Burnside died Thursday morning at the St. Francis Hospital in Memphis, Tennessee. His health had been declining for some time, said Matthew Johnson, owner of Burnside's record label, Fat Possum.

A sharecropper early in life, Burnside wasn't recorded until his 40s, and didn't become a professional musician until 1991, when he was signed by Fat Possum.

Popular with younger acts like the Beastie Boys and Jon Spencer Blues Explosion, Burnside remained, as Johnson once said, "incorruptible because he just doesn't care."

After the 1992 live album "Bad Luck City," Fat Possum released "Too Bad Jim" in 1994. Burnside's raw, John Lee Hooker-style, one-chord progression blues on songs like "Death Bell Blues" and "Shake 'Em on Down" received critical acclaim.

He released over a dozen albums and toured worldwide, though he performed less after heart surgery in 1999. His last record was 2004's "A Bothered Mind."

Burnside was born in the Mississippi Delta town of Harmontown on November 21, 1926. He spent most of his life in the north Mississippi hills working as a sharecropper and fisherman.

In the 1940s he moved to Chicago where he was taught how to play guitar by Mississippi Fred McDowell and later met Muddy Waters. But Burnside left the city after his father and two of his brothers were killed there.

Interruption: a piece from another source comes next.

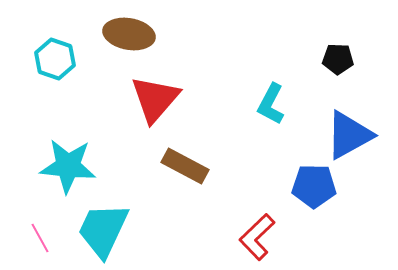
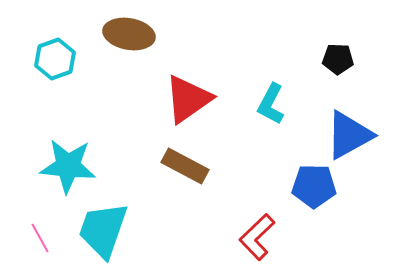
cyan hexagon: rotated 21 degrees clockwise
red triangle: moved 33 px right; rotated 14 degrees clockwise
cyan trapezoid: rotated 6 degrees counterclockwise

When Burnside moved back to Mississippi, he shot a man who he said was trying to run him off his home. He was convicted and served six months in jail before a plantation foreman got him out to work the cotton harvest.

"It was between him and the Lord, him dyin'," Burnside said of the murder in a 2002 New Yorker article. "I just shot him in the head."

Burnside was first recorded in 1968 by folklorist George Mitchell. Though he played locally in Mississippi for decades, he didn't garner considerable attention until 1991.

He was the first act signed to Fat Possum, a label that has since become famous for rejuvenating lost -- or previously nonexistent -- blues and country careers.

"He was the essential Fat Possum artist," said Johnson, whose roster also includes Johnny Cash, the Black Keys, T-Model Ford and Solomon Burke. "He was just playing in Junior Kimbrough's club, not for a career, not for any of that. Just 'cause he wanted to.

"He never really wanted a career, never said he did. We just sort of gave him one."

Burnside never practised and never "jumped through hoops" but had "a great attitude," Johnson added.

Burnside is survived by his wife, Alice Mae, 12 children and numerous grandchildren.